▶ Exercise details: All of the data that follows is to be printed exactly, without pictures.

━━ Listed entries ━━

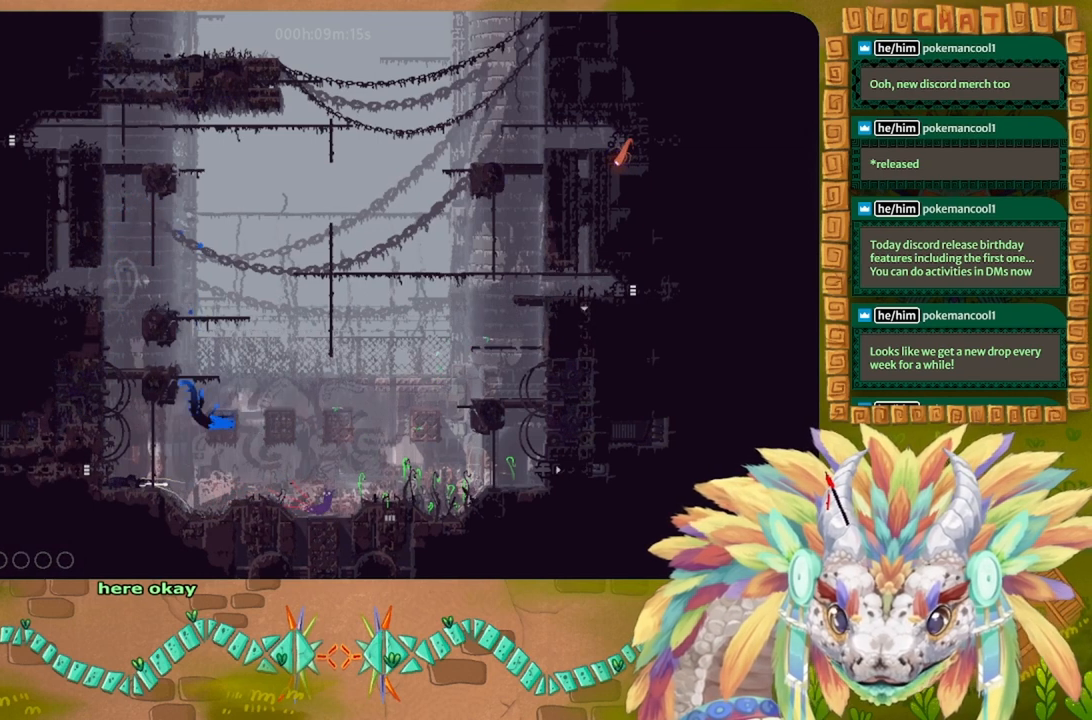
{"keys": ["right"], "events": [[333, "j", "up"]]}
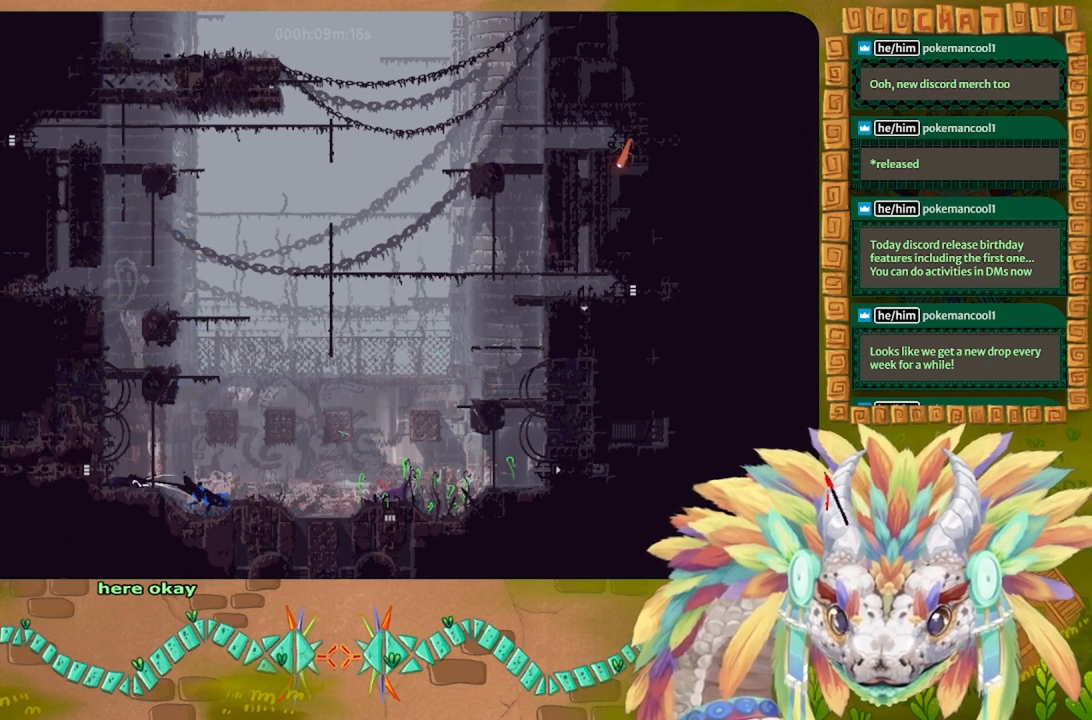
{"keys": ["j", "right"], "events": [[200, "j", "down"]]}
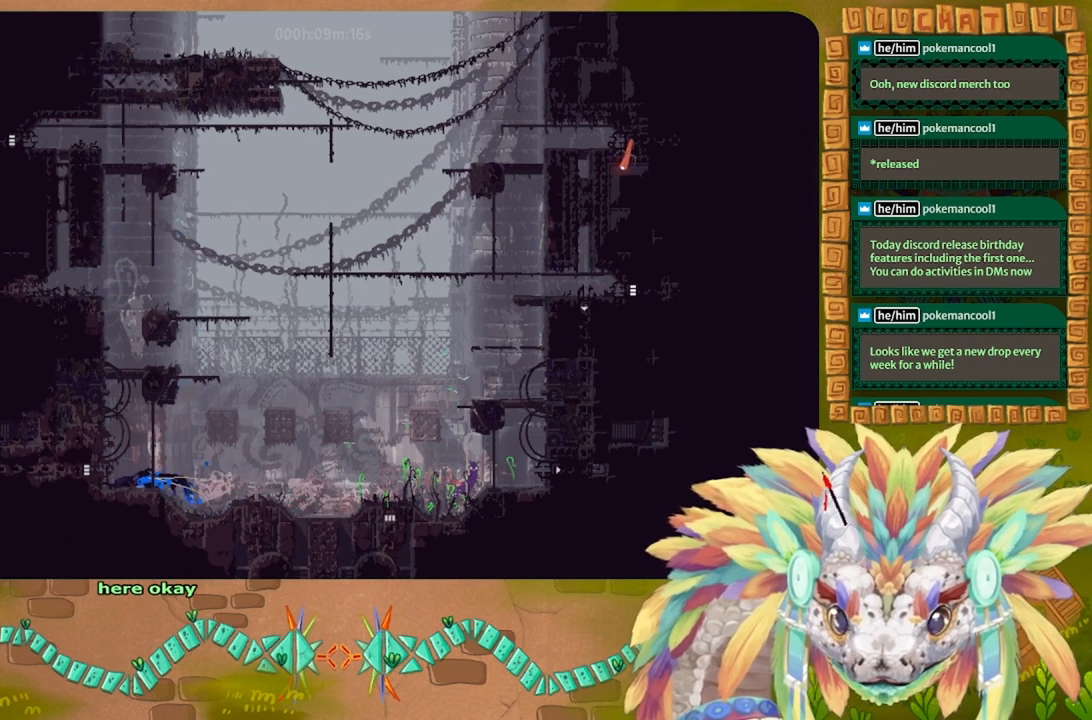
{"keys": ["g"], "events": [[67, "j", "up"], [100, "right", "up"], [167, "g", "down"]]}
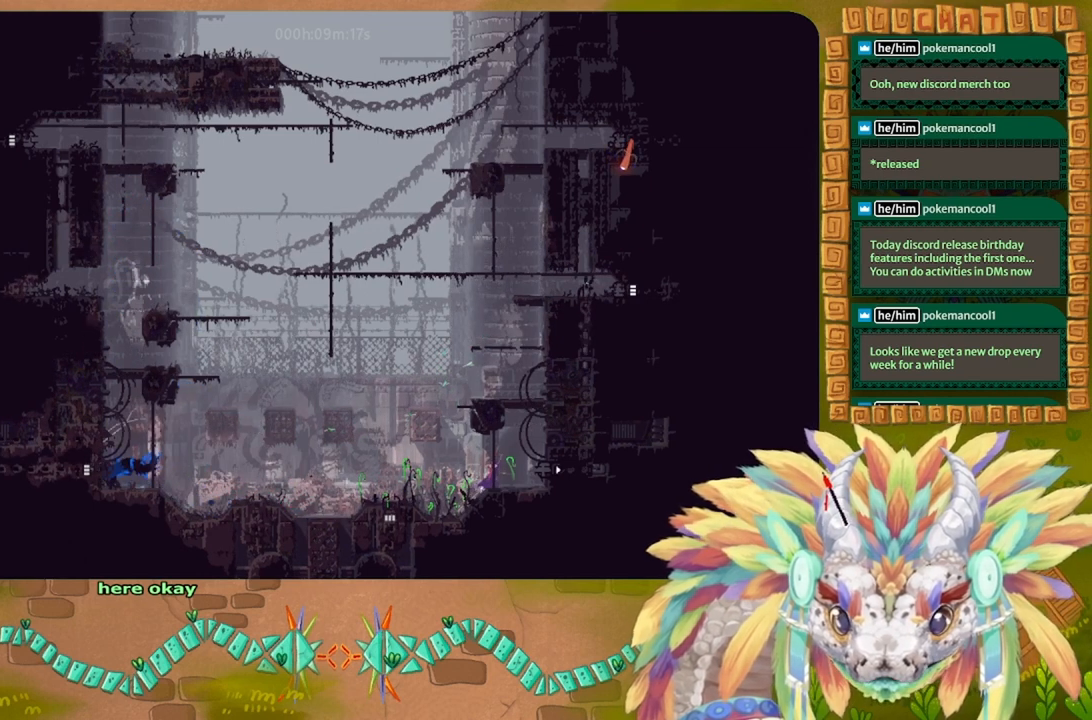
{"keys": ["g"], "events": []}
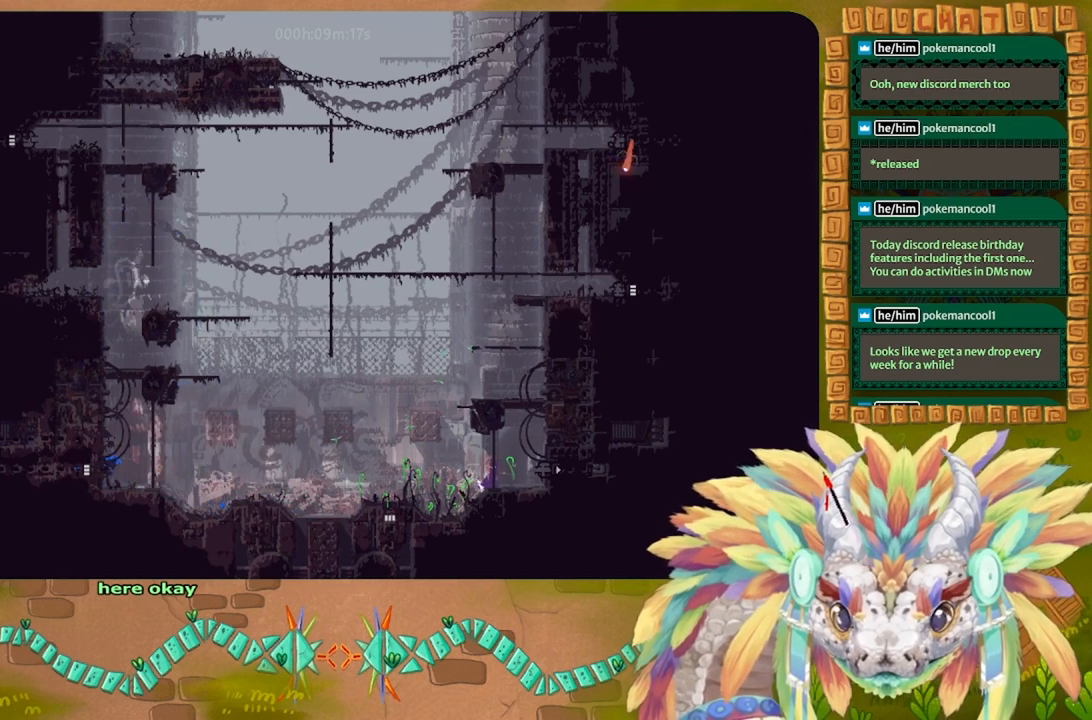
{"keys": ["g"], "events": []}
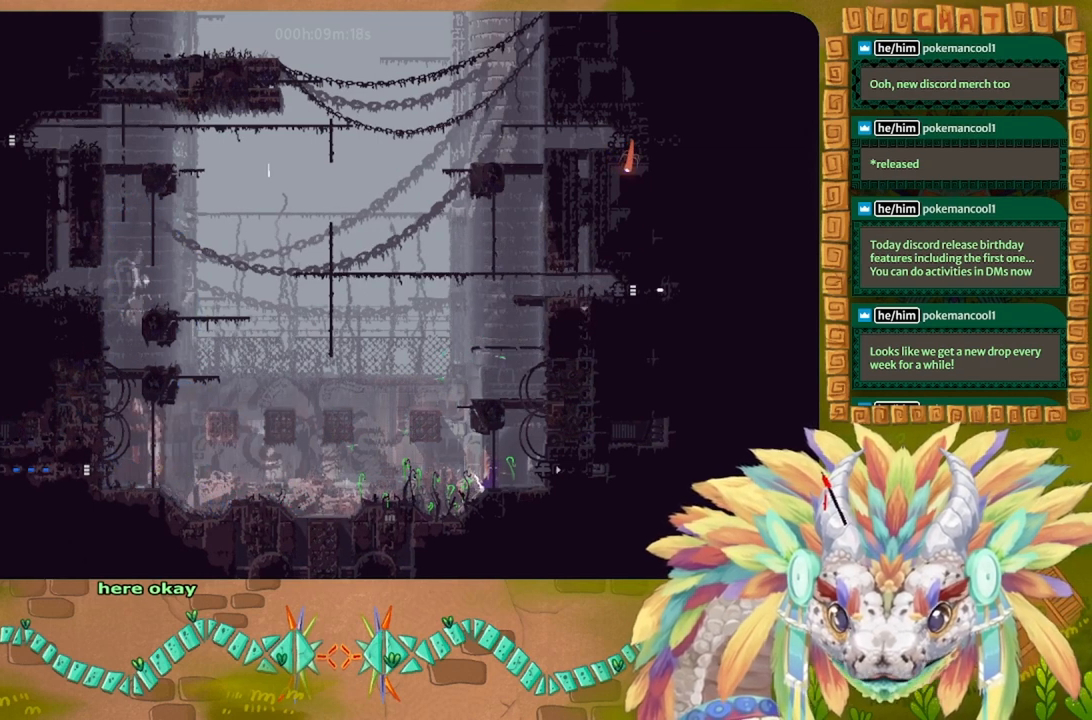
{"keys": ["g"], "events": []}
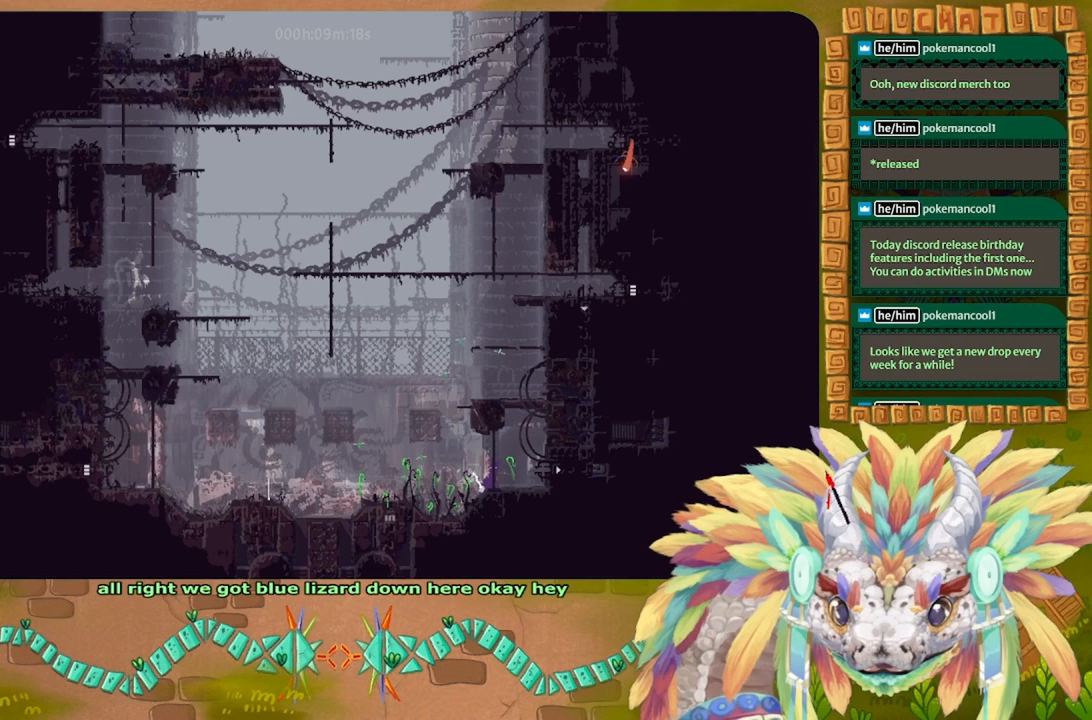
{"keys": ["g"], "events": []}
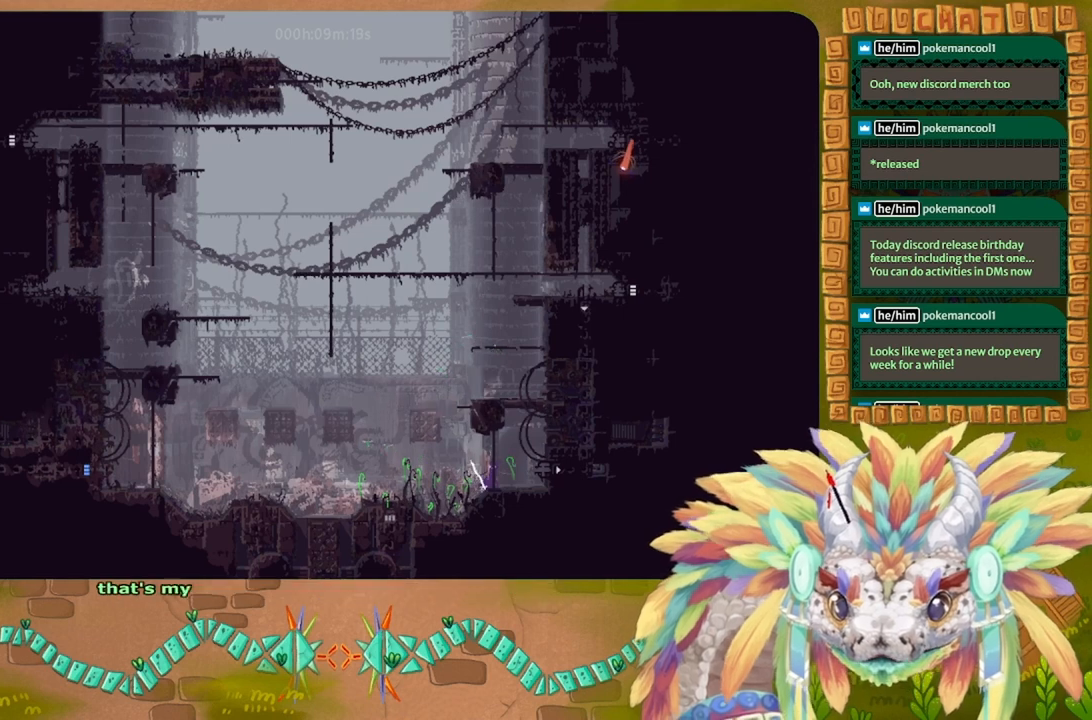
{"keys": ["g"], "events": []}
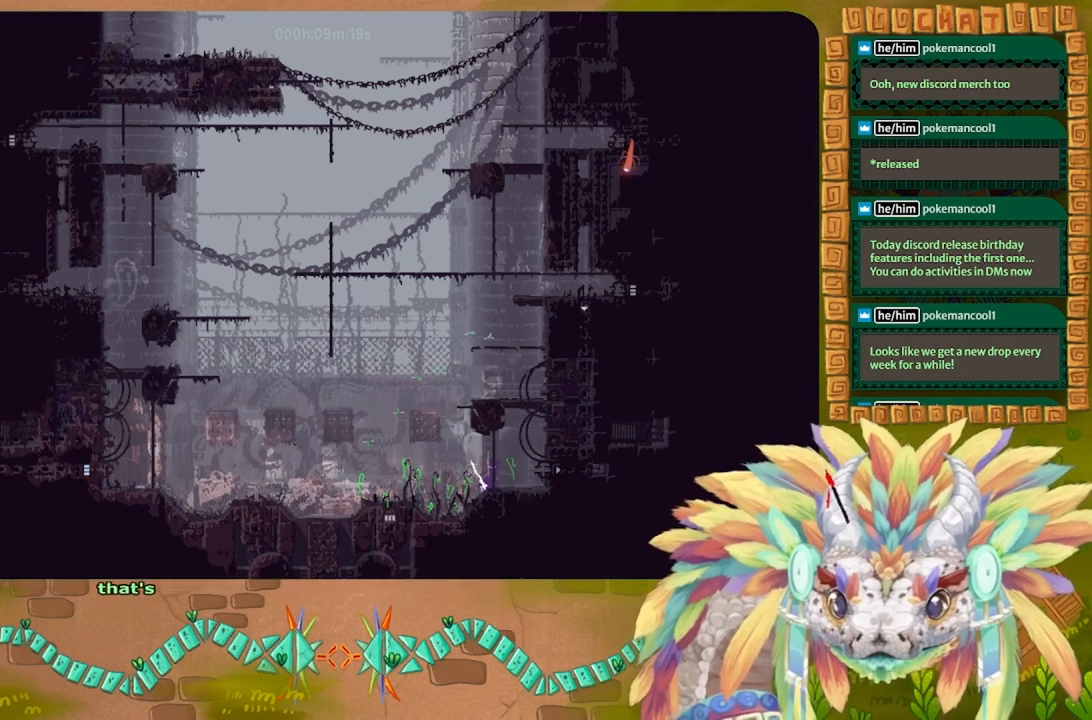
{"keys": ["g"], "events": []}
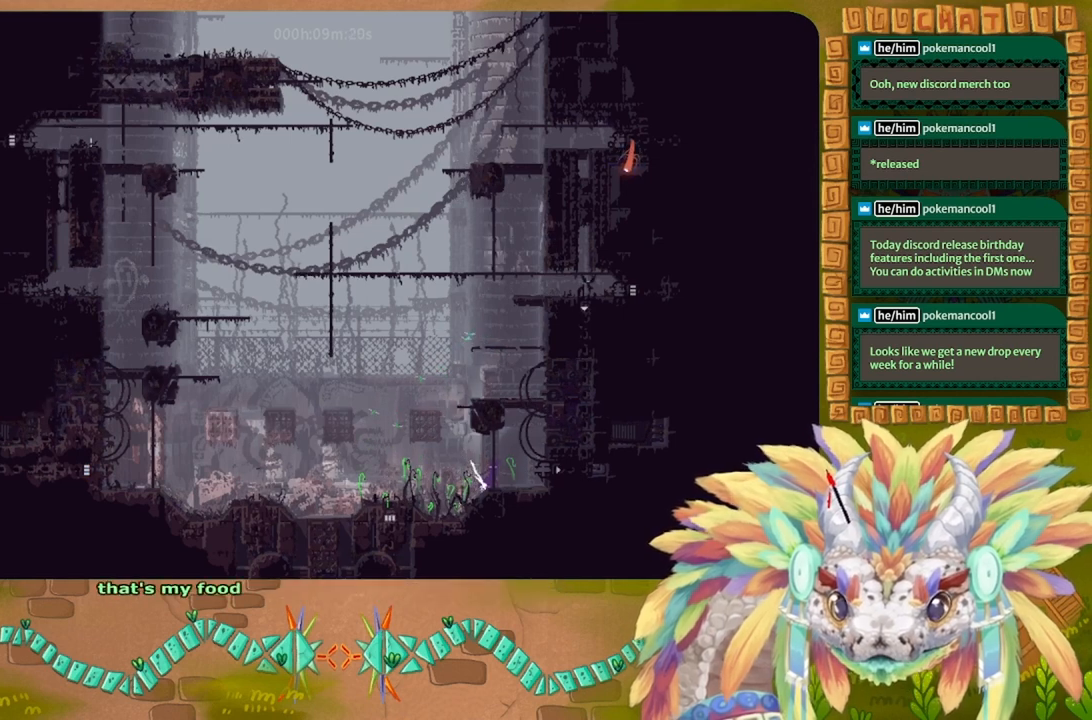
{"keys": ["g"], "events": []}
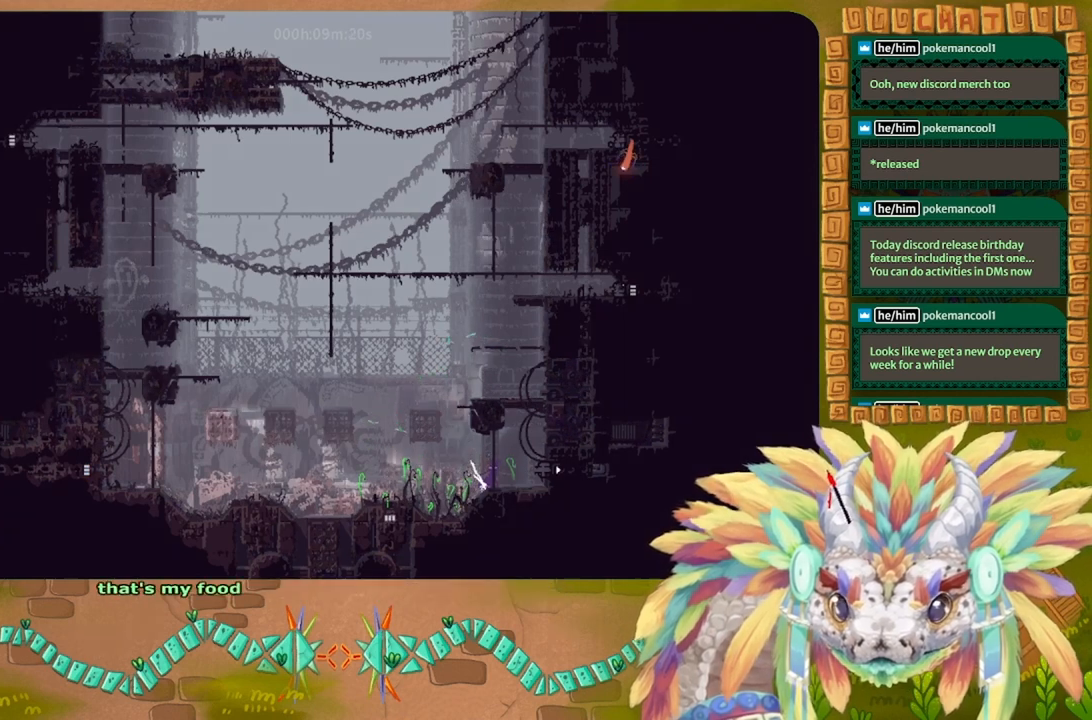
{"keys": ["g", "left"], "events": [[167, "left", "down"]]}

━━━

▶ Task answer:
{"keys": ["right"], "events": [[333, "j", "up"]]}
{"keys": ["j", "right"], "events": [[200, "j", "down"]]}
{"keys": ["g"], "events": [[67, "j", "up"], [100, "right", "up"], [167, "g", "down"]]}
{"keys": ["g"], "events": []}
{"keys": ["g"], "events": []}
{"keys": ["g"], "events": []}
{"keys": ["g"], "events": []}
{"keys": ["g"], "events": []}
{"keys": ["g"], "events": []}
{"keys": ["g"], "events": []}
{"keys": ["g", "left"], "events": [[167, "left", "down"]]}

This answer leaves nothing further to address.